Supplied material Start Marker

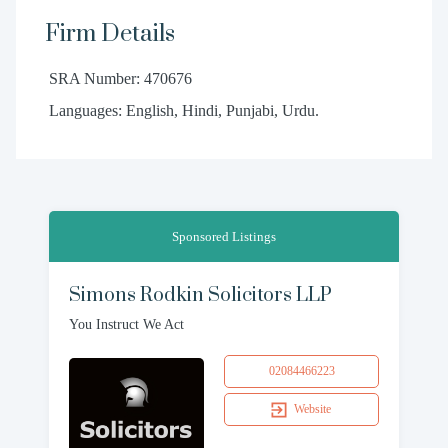
Firm Details
SRA Number: 470676
Languages: English, Hindi, Punjabi, Urdu.
Sponsored Listings
Simons Rodkin Solicitors LLP
You Instruct We Act
02084466223
Website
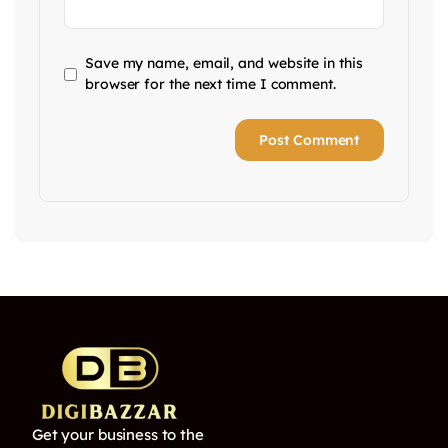
Save my name, email, and website in this
browser for the next time I comment.
Get your business to the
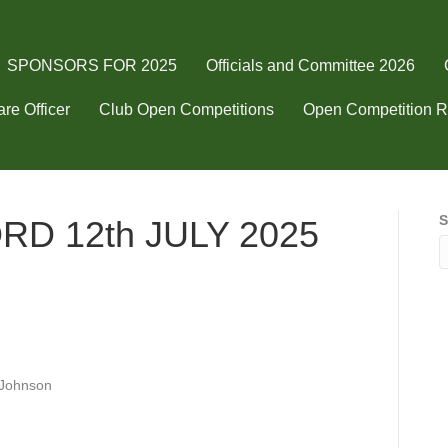
SPONSORS FOR 2025
Officials and Committee 2026
re Officer
Club Open Competitions
Open Competition R
S
D 12th JULY 2025
ABLEFORD
h
LY
Johnson
5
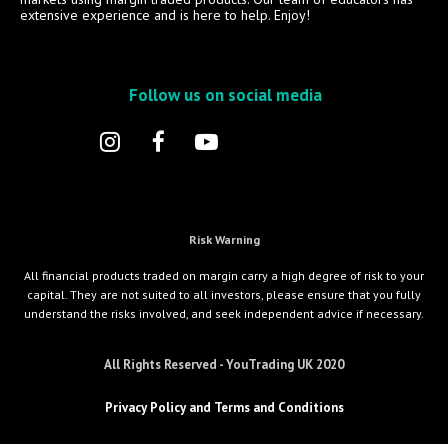
extensive experience and is here to help. Enjoy!
Follow us on social media
Risk Warning
All financial products traded on margin carry a high degree of risk to your
capital. They are not suited to all investors, please ensure that you fully
understand the risks involved, and seek independent advice if necessary.
All Rights Reserved - YouTrading UK 2020
Privacy Policy and Terms and Conditions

Supplied material End Marker

What you should do: Reproduce the data word for word, excluding its pictures.

Finished exercise:
Firm Details
SRA Number: 470676
Languages: English, Hindi, Punjabi, Urdu.
Sponsored Listings
Simons Rodkin Solicitors LLP
You Instruct We Act
02084466223
Website
Save my name, email, and website in this
browser for the next time I comment.
Get your business to the
SPONSORS FOR 2025
Officials and Committee 2026
re Officer
Club Open Competitions
Open Competition R
S
D 12th JULY 2025
ABLEFORD
h
LY
Johnson
5
extensive experience and is here to help. Enjoy!
Follow us on social media
Risk Warning
All financial products traded on margin carry a high degree of risk to your
capital. They are not suited to all investors, please ensure that you fully
understand the risks involved, and seek independent advice if necessary.
All Rights Reserved - YouTrading UK 2020
Privacy Policy and Terms and Conditions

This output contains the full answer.